Overall, you should consider these items when creating an employee training and awareness program: 

  1. Create an on-going training program that provides initial training as well as on a regular basis; 
  2. Include training requirement for permanent and temporary employees, as well as independent contractors; 
  3. Make sure training addresses identified company risks; 
  4. Make sure training covers data subjects rights and handling of consumer inquiries and/or complaints (if applicable); and 
  5. Ensure that training materials are continuously updated and refresher trainings are provided. 

Key Items That Your Employees Should Know

Employees should have a general understanding of cybersecurity and data privacy issues, knowledge of the business’s cybersecurity and privacy practices, and specific departmental and/or role-based requirements in order to meet the business’ policies and procedures. 

Overall, your employees should walk out of the training sessions with a knowledge of at least the following:

  1. Data (generally); 
  2. Data that requires protection (e.g., sensitive data); 
  3. Data processing activities (and their implications); 
  4. Suspect activities (potential cybersecurity incidents/breaches or data privacy risks);
  5. Risk and vulnerabilities of sharing with or receiving data from third-parties (and the use of third-party services); and 
  6. Your business’s security and data privacy policies and procedures (and any updates). 
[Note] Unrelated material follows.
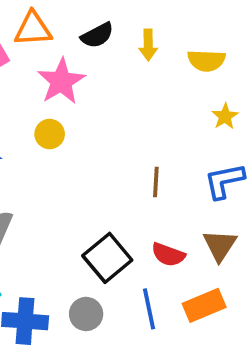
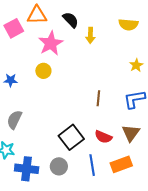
black semicircle: (97, 35) -> (71, 20), turned -108
yellow arrow: (148, 45) -> (90, 35), moved
yellow semicircle: (206, 61) -> (128, 25), moved

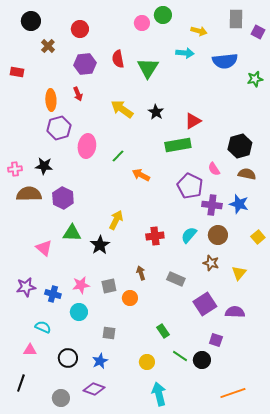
Here at XPAN, we encourage our clients to develop cybersecurity and data privacy training programs to provide awareness-raising and training of staff (new and existing employees, permanent or temporary) that are involved in data processing activities. We also emphasize the importance of continued reinforcement to ensure that employees maintain an understanding of the business’s data privacy policies and practices. 

Further, XPAN provides company tailored cybersecurity training and education programs to its clients in addition to its general cybersecurity, data privacy, GDPR compliance, information governance, mergers and acquisitions, and e-discovery services. (For more information, please contact us.) 

So, make security and privacy training a priority today and better protect your business and your data. And remember, luck favors the prepared!

* * * * *

Nothing contained in this blog should be construed as creating an attorney-client relationship or providing legal advice of any kind.  If you have a legal issue regarding cybersecurity, domestic or international data privacy, or electronic discovery, you should consult a licensed attorney in your jurisdiction.